Shara knew if he could find other images of this star from decades ago and compare it to this newfound photo, he could track its movement over time, rewind the clock, and determine its position nearly 600 years ago, when the Korean astronomers made their observations. Photographs from the 1980s and 1990s showed the star had indeed moved between then and now, but not enough for the researchers to accurately calculate its position in the 15th century. So they looked further back in time, at a photographic plate from 1923 they got through a Harvard project to digitize a century’s worth of sky observations. They measured how much the star moved in the last century, and extrapolated that to five more centuries. As they rewound the clock, the star moved closer to the nova shell. According to their calculations, the star was right in the center of the nova shell on the day the Koreans saw a mystery star, which means it caused the cosmic explosion.

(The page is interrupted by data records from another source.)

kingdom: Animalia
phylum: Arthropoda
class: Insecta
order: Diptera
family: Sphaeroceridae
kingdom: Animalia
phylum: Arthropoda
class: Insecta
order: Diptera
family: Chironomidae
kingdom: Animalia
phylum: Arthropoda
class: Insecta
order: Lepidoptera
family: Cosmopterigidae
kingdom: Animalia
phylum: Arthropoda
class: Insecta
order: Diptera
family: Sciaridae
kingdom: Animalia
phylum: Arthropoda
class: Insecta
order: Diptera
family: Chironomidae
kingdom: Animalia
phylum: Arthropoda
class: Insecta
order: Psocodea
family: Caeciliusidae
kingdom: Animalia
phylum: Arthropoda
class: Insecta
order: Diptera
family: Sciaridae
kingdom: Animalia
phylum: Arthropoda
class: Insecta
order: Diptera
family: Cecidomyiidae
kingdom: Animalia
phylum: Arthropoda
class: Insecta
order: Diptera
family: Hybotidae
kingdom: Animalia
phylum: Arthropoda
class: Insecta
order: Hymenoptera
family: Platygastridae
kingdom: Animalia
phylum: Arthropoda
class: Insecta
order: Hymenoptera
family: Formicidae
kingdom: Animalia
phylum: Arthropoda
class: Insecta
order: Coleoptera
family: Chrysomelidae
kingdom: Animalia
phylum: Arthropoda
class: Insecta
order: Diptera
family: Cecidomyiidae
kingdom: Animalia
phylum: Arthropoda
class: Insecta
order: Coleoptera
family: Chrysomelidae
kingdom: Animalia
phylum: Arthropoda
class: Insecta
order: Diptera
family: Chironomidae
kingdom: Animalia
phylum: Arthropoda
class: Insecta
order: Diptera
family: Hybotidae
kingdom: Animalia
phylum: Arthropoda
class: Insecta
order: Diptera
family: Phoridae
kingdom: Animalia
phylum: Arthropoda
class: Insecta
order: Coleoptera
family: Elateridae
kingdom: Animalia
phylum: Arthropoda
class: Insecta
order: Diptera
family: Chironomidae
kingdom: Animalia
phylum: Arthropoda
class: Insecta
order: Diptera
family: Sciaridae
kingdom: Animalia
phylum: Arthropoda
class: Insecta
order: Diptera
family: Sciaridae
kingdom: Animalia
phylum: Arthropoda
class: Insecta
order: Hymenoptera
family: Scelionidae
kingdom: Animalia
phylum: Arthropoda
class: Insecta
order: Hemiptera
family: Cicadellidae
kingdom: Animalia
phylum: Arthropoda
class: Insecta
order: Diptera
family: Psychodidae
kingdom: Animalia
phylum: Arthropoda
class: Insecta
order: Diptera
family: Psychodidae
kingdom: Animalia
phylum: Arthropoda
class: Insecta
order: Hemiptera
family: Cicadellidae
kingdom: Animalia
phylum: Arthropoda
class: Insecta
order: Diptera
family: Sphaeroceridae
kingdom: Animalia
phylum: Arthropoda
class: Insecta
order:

Shara kept up his search for decades because he wanted to confirm a theory on nova explosions he wrote in 1986, when he was working at the Space-Telescope Science Institute at Johns Hopkins. After a classical nova, the process starts all over again. The white dwarf begins again to chip away at its companion. Smaller explosions, known as dwarf novae, may occur as it gathers its fellow star’s material. Eventually, there’s enough stolen material to produce another full-sized nova. Shara posited that dwarf novae and full-sized novae are the same systems, seen at different times, rather than entirely separate objects, as some astronomers have suggested. Now, the search has paid off. Shara found that the star system responsible for the nova in 1437 A.D. shows dwarf novae in photos from the 1930s and 1940s, which supports his claim that both phenomena originate from a single source.

Shara said he and his colleagues couldn’t have investigated this mystery without online astronomical catalogs, which weren’t around in the 1980s. The catalogs are like Google search engines for hundreds of millions of stars.

“If huge databases had existed then, I would have unraveled it right then and there,” he said. “It was only because of this ability to check something like a million astronomical papers and books and many petabytes of images, all within a few minutes, and correlate things with each other that I was able to find this.”